Torna «Copenaghen» con Umberto Orsini e Massimo Popolizio

Nel 1927 il fisico tedesco Werner Heisenberg dimostrò che tutte le affermazioni relative al movimento di una particella sono governate dal principio di indeterminazione: più accuratamente se ne conosce la posizione, meno accuratamente se ne conosce la velocità, e viceversa. Nel 1998 il drammaturgo inglese Michael Frayn prese le mosse da questo rivoluzionario assunto della fisica e - estendendone gli effetti alla Storia, alle dinamiche relazionali tra esseri umani, all’ambiguità della comunicazione e del linguaggio - ne fece il perno centrale del suo Copenaghen, testo pluripremiato che torna da questa sera all’Eliseo nella storica edizione di dieci anni fa con Umberto Orsini, Giuliana Lojodice e Massimo Popolizio meravigliosi interpreti (a dirigerli c’è sempre l’arguzia e l’equilibrio di Mauro Avogadro). Lavoro da non mancare per una serie di validi motivi. Si tratta, innanzitutto, di un raffinato esempio di innesto tra teatro e scienza che, con in sottofondo il grande problema etico della responsabilità dello scienziato di fronte al progresso e al potere, sollecita l’intelligenza del pubblico in modo semplice e chiaro.Frayn immagina una rievocazione del misterioso incontro che si tenne nel ’41 in Danimarca (occupata dai nazisti) tra lo stesso Heisenberg e il suo maestro/nemico Neils Bohr. Unico testimone della serata: Margrethe, moglie del fisico danese.
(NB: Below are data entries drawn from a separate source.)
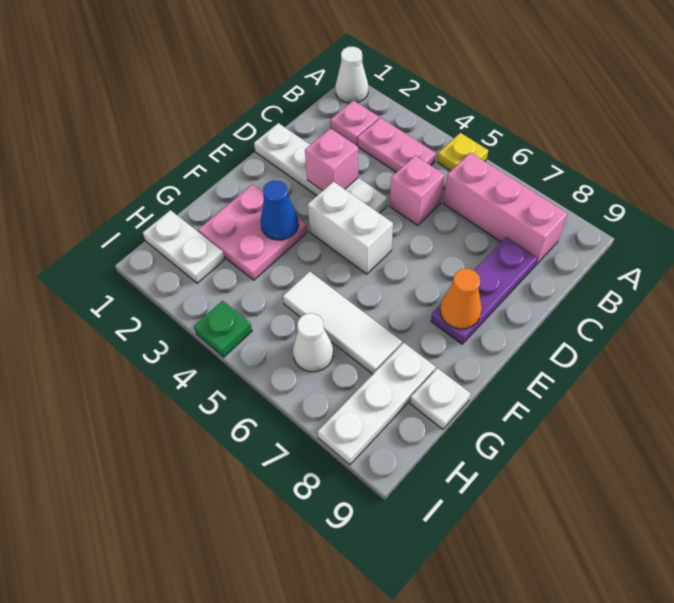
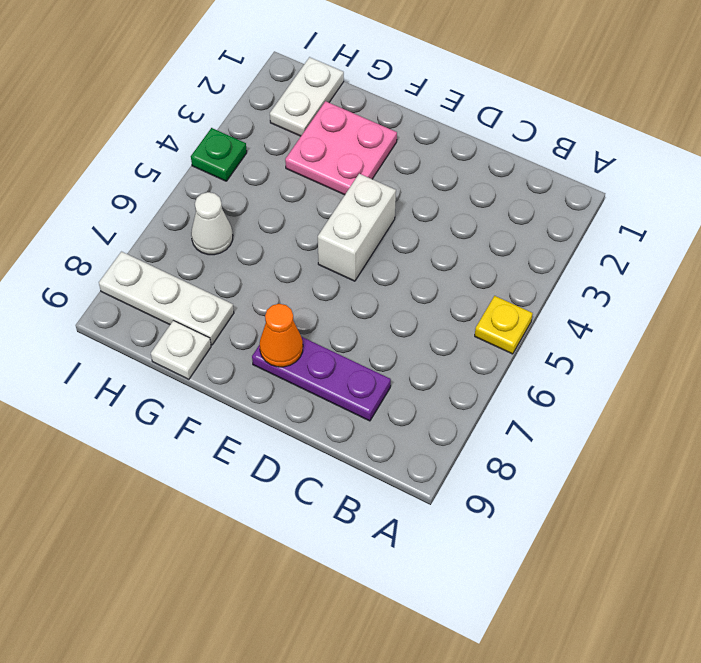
none -> white 1x1 cone [335,47,368,103]
none -> pink 1x1 plate [331,100,379,146]
none -> pink 1x2 plate [358,118,436,172]

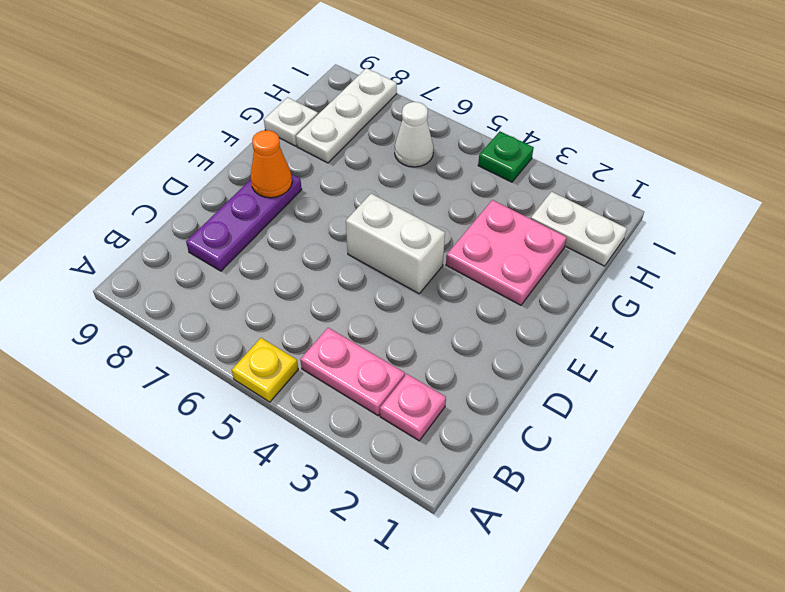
none -> white 1x1 cone [335,47,368,103]
none -> pink 1x3 brick [443,153,568,265]
none -> pink 1x1 brick [390,156,444,225]

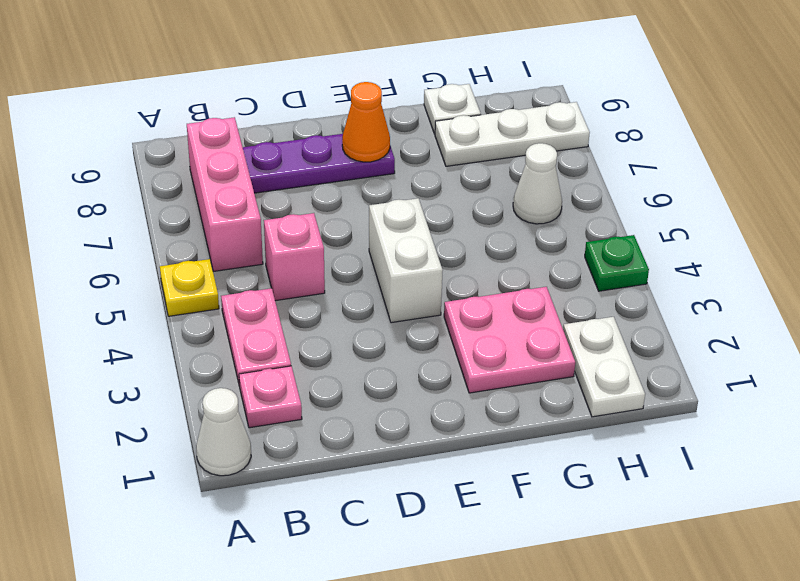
none -> white 1x4 plate [254,123,387,213]
none -> white 1x3 tile [283,271,402,374]
none -> pink 1x1 brick [305,128,358,191]

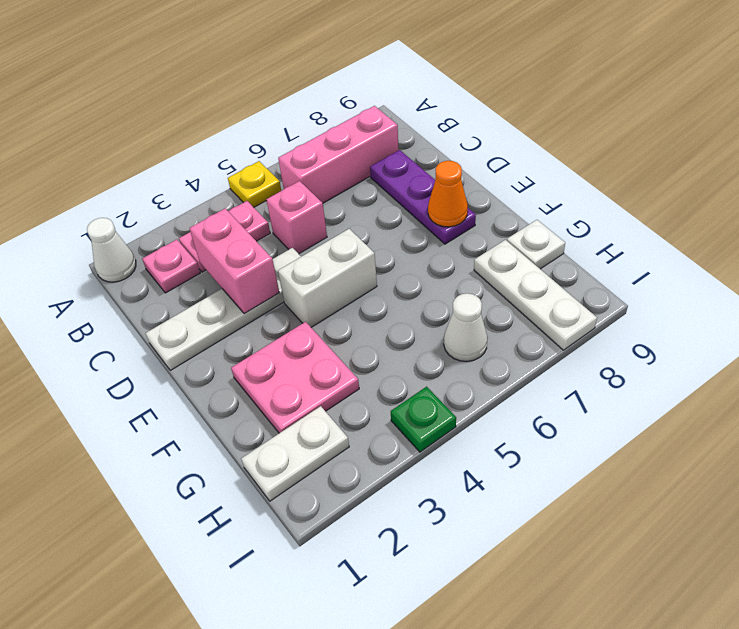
pink 1x2 brick [189,208,279,314] -> pink 1x1 brick [305,128,358,191]
none -> white 1x3 tile [283,271,402,374]
none -> blue 1x1 cone [261,181,299,240]

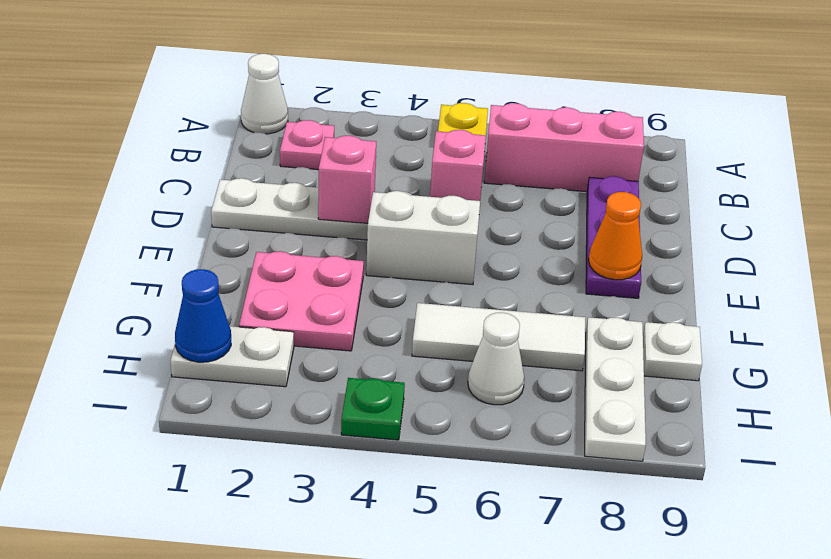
blue 1x1 cone [175,269,231,362] -> blue 1x1 cone moved to [261,181,299,240]
none -> pink 1x2 plate [358,118,436,172]

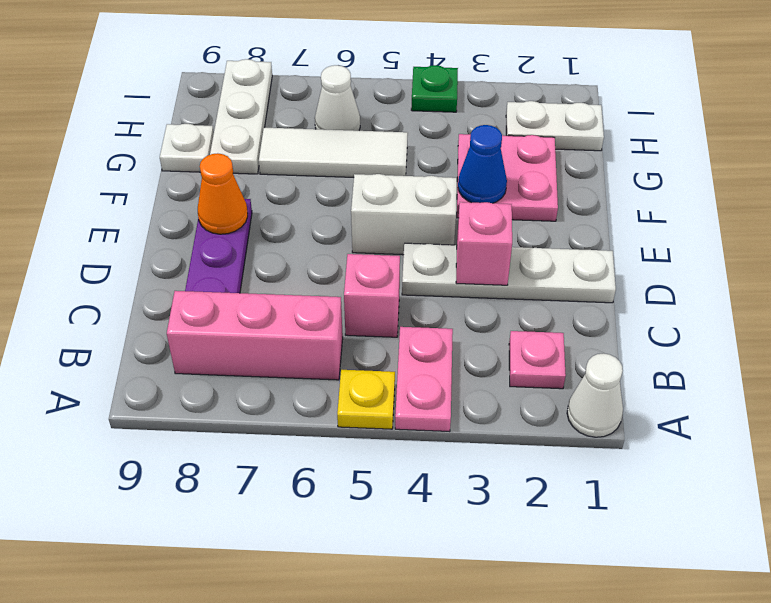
pink 1x2 plate [395,327,453,432] -> pink 1x2 plate turned to [358,118,436,172]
Cosa si dissero i due scienziati? Cosa decisero riguardo i programmi nucleari tedesco e americano? Come quella conversazione indirizzò la ricerca sulla bomba atomica e dunque le sorti della guerra? Non ci è dato sapere la verità ma solo ipotizzare alcune probabili soluzioni. Perché «gli avvenimenti che si sono prodotti non sono che una delle possibilità, e nemmeno la più rivelante, tra quelle che avrebbero potuto prodursi in atto». Fino al 23 maggio.